Latency remains stable, and we continue to monitor the situation closely. As part of our mitigation plan, the affected organisation was moved to an alternate service node yesterday evening. We are still investigating the incident in collaboration with our Platform team. While measures have been implemented to reduce the risk of recurrence, the root cause has not yet been confirmed. Therefore, the incident will remain in a monitoring state until the root cause is fully determined. We will provide the next update within 24 hours. Thank you for your continued patience and understanding.
monitoring Dec 03, 2025, 10:01 AM UTC

We have now identified the root cause of the incident, and mitigation actions have been implemented to prevent any immediate risk of recurrence. However, the major incident will remain in a monitoring state while our engineering teams diligently work on implementing a permanent solution. Further updates will be provided once a permanent fix has been confirmed. We apologise for any inconvenience caused and appreciate your continued patience during this time. Dstny Support
resolved Dec 03, 2025, 03:16 PM UTC

We are pleased to confirm that this major incident has now been fully resolved. Over the past 24 hours, we have closely monitored the situation and observed no recurrence or further impact. The root cause has been identified, and mitigation actions were implemented promptly to prevent any immediate risk of recurrence. Our engineering teams will deploy a permanent solution pending further investigation and development to ensure long-term stability and prevent future occurrences. To provide transparency, a detailed post-incident report will be made available within the next 5 business days. We sincerely apologise for any inconvenience caused and thank you for your patience and understanding throughout this incident. Should you have any further questions or concerns, please do not hesitate to contact our support team.
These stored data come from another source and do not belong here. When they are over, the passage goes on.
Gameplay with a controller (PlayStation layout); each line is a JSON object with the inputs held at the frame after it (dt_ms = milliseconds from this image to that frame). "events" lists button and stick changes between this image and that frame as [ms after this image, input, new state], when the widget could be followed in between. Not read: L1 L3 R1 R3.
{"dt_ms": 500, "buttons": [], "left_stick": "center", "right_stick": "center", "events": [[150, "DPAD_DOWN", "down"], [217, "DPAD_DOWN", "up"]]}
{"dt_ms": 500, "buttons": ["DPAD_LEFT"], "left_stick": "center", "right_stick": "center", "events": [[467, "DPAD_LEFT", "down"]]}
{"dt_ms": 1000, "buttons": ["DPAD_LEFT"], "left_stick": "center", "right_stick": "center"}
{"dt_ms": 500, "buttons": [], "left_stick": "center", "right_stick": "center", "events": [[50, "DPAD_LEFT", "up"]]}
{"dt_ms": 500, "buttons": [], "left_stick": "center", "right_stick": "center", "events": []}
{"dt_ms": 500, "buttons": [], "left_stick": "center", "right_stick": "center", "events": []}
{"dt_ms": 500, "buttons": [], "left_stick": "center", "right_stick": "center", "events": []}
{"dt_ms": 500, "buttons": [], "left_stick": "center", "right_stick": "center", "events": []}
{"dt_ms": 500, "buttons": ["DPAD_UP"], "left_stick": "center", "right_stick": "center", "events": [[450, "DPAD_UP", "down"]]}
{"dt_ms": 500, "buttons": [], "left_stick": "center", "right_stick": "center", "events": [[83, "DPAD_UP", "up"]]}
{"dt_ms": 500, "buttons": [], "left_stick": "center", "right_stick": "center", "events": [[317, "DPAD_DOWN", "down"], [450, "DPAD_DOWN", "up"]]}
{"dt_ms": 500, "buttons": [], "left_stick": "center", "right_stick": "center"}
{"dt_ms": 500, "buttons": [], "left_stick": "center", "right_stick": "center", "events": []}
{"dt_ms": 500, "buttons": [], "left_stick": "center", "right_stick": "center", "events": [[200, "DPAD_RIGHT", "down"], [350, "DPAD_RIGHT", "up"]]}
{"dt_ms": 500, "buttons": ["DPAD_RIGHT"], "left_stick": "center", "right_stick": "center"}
Thank you, Dstny Support
postmortem Jan 07, 2026, 11:24 AM UTC

**Incident Summary** On 1st December 2025, between 08:55 and 21:00 UTC, users of ConnectMe and SMP services in the EU West region experienced significant latency, slow response times, degraded performance, and failed requests. Proactive monitoring detected high latency and responsiveness issues with widespread impact on all users, with authentication problems particularly affecting SMP. The incident was resolved at 21:00 UTC following account migration load-balancing activities carried out alongside the implementation of a permanent fix. **Root Cause** A latent software limitation within a Core system’s handling of large-scale bulk operations resulted in a database lock being held longer than expected. Under certain operational conditions, this lock reduced the system’s ability to process concurrent requests efficiently, leading to increased latency and degraded performance for ConnectMe and SMP services. Because the underlying constraint allowed one workload to temporarily consume disproportionate database resources, downstream systems experienced elevated contention. This created wider‑scale performance issues across multiple customers in the EU West region, beyond those directly associated with the originating Core environment. **Incident Resolution** Initial stabilisation was achieved through targeted failovers and controlled service restarts to reduce load and restore baseline performance. As part of the permanent remediation, the impacted workload was redistributed to an alternate node to eliminate immediate contention, and a hotfix was deployed to correct the underlying software limitation. These combined actions fully restored normal service operation and addressed the root cause to prevent recurrence. **Mitigative Actions** Optimising the Core system to better handle large-scale bulk operations and prevent prolonged database locks. Reviewing and improving bulk update processes to strengthen system resilience under heavy load. Reduce the risk of latency in a single Core system causing wider impact by implementing additional network hardening measures across affected services.